• Description of the task: Below are records; reproduce exactly the lines from the one that has "28 928 47.1" through the one that has "165 418 1008", ends included, and nothing more.
::::
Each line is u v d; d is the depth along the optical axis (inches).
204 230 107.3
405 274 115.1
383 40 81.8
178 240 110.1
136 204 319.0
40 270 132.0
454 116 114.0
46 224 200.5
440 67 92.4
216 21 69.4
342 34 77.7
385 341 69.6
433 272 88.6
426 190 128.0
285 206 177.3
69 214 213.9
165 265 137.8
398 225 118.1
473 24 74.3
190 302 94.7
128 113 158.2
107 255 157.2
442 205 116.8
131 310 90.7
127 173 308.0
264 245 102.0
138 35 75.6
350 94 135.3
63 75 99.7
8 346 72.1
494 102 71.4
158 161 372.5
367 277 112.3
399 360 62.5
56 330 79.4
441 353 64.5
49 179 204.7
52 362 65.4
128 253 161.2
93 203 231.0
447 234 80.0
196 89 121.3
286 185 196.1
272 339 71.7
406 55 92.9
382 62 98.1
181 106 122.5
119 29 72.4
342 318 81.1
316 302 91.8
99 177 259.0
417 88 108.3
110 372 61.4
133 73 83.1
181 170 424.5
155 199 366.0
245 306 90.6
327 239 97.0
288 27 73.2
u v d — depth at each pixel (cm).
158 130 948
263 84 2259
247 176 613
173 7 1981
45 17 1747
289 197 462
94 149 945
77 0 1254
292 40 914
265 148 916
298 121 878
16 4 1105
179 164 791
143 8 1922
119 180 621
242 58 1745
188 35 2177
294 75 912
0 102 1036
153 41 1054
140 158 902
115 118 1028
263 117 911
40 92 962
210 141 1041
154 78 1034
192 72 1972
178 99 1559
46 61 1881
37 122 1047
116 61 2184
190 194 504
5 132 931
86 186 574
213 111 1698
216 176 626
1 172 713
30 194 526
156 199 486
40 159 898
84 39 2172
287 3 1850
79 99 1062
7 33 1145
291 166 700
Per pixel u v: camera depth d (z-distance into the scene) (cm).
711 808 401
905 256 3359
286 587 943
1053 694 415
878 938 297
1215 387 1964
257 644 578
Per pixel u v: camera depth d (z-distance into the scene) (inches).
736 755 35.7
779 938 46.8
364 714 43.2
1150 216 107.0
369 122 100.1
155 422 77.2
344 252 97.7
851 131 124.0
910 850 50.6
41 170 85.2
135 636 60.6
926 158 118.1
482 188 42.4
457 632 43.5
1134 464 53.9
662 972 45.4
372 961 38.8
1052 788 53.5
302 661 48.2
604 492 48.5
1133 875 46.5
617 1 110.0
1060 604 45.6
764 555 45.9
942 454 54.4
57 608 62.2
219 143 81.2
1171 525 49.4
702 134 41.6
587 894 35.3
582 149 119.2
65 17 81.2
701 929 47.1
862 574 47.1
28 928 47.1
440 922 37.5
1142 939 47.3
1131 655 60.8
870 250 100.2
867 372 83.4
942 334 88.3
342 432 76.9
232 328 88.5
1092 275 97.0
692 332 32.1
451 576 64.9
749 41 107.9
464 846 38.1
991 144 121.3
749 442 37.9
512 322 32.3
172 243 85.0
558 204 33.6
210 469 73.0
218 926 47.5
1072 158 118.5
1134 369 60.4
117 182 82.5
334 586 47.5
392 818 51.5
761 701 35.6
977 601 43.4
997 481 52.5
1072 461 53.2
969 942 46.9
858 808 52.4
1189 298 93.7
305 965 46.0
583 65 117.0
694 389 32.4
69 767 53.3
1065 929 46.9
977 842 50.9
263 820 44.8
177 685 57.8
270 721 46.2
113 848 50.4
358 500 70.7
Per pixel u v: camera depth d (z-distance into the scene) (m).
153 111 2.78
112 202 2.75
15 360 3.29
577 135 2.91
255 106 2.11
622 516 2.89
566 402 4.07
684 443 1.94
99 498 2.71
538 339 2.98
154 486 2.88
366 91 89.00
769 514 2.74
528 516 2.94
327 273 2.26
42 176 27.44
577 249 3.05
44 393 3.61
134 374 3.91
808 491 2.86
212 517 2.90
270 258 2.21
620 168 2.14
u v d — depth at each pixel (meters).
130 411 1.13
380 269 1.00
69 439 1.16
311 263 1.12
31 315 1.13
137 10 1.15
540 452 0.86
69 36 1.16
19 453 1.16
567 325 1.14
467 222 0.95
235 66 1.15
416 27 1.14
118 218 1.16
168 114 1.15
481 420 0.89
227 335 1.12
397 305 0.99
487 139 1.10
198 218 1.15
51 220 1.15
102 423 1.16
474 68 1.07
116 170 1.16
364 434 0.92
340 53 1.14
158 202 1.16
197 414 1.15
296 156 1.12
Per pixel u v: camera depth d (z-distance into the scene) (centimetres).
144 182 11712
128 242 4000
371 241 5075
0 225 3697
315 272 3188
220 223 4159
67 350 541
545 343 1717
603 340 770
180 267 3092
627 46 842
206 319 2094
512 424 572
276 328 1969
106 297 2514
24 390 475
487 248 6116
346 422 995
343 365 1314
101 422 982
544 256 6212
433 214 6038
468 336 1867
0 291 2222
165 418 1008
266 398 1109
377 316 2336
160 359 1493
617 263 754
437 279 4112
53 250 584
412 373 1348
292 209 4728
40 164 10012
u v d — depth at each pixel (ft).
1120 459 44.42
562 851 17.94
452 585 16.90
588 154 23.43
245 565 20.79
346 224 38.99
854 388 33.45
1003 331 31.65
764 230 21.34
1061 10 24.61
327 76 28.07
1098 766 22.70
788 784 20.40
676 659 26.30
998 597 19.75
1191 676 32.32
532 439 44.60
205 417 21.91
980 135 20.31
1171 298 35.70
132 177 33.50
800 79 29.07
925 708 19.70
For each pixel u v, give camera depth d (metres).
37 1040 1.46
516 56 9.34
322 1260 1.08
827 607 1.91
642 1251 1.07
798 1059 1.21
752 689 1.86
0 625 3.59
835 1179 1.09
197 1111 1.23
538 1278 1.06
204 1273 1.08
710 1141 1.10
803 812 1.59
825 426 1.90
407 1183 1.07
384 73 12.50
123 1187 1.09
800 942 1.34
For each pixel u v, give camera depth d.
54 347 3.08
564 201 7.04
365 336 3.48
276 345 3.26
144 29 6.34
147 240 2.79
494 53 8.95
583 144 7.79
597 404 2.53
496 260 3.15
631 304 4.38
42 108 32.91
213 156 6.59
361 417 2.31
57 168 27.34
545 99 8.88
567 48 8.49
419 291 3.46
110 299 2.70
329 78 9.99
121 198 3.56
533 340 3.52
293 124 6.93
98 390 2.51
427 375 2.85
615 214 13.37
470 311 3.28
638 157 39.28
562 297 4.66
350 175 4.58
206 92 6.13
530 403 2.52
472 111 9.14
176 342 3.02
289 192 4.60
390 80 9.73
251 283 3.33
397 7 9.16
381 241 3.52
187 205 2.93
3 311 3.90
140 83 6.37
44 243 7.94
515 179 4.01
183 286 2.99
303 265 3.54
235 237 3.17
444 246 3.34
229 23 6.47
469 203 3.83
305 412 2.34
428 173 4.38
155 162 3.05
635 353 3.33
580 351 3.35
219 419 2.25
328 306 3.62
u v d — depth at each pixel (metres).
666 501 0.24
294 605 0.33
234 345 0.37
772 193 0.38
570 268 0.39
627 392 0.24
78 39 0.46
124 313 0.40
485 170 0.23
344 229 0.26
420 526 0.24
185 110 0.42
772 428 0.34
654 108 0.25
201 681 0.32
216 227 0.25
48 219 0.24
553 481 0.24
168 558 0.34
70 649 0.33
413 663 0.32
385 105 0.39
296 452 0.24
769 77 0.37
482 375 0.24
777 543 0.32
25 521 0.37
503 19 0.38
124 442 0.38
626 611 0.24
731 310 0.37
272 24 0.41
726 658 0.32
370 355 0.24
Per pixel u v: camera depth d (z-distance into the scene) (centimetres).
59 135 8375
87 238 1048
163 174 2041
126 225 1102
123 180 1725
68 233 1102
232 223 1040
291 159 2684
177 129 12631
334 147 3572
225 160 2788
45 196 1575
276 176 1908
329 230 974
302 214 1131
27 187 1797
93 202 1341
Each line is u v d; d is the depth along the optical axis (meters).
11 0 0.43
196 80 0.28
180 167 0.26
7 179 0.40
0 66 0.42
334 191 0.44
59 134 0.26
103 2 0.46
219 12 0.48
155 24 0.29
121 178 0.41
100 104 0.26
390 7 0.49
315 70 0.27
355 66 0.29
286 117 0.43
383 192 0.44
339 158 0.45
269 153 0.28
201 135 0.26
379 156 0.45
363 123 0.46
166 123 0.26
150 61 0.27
::::
• Result:
28 928 47.1
440 922 37.5
1142 939 47.3
1131 655 60.8
870 250 100.2
867 372 83.4
942 334 88.3
342 432 76.9
232 328 88.5
1092 275 97.0
692 332 32.1
451 576 64.9
749 41 107.9
464 846 38.1
991 144 121.3
749 442 37.9
512 322 32.3
172 243 85.0
558 204 33.6
210 469 73.0
218 926 47.5
1072 158 118.5
1134 369 60.4
117 182 82.5
334 586 47.5
392 818 51.5
761 701 35.6
977 601 43.4
997 481 52.5
1072 461 53.2
969 942 46.9
858 808 52.4
1189 298 93.7
305 965 46.0
583 65 117.0
694 389 32.4
69 767 53.3
1065 929 46.9
977 842 50.9
263 820 44.8
177 685 57.8
270 721 46.2
113 848 50.4
358 500 70.7
Per pixel u v: camera depth d (z-distance into the scene) (m).
153 111 2.78
112 202 2.75
15 360 3.29
577 135 2.91
255 106 2.11
622 516 2.89
566 402 4.07
684 443 1.94
99 498 2.71
538 339 2.98
154 486 2.88
366 91 89.00
769 514 2.74
528 516 2.94
327 273 2.26
42 176 27.44
577 249 3.05
44 393 3.61
134 374 3.91
808 491 2.86
212 517 2.90
270 258 2.21
620 168 2.14
u v d — depth at each pixel (meters).
130 411 1.13
380 269 1.00
69 439 1.16
311 263 1.12
31 315 1.13
137 10 1.15
540 452 0.86
69 36 1.16
19 453 1.16
567 325 1.14
467 222 0.95
235 66 1.15
416 27 1.14
118 218 1.16
168 114 1.15
481 420 0.89
227 335 1.12
397 305 0.99
487 139 1.10
198 218 1.15
51 220 1.15
102 423 1.16
474 68 1.07
116 170 1.16
364 434 0.92
340 53 1.14
158 202 1.16
197 414 1.15
296 156 1.12
Per pixel u v: camera depth d (z-distance into the scene) (centimetres).
144 182 11712
128 242 4000
371 241 5075
0 225 3697
315 272 3188
220 223 4159
67 350 541
545 343 1717
603 340 770
180 267 3092
627 46 842
206 319 2094
512 424 572
276 328 1969
106 297 2514
24 390 475
487 248 6116
346 422 995
343 365 1314
101 422 982
544 256 6212
433 214 6038
468 336 1867
0 291 2222
165 418 1008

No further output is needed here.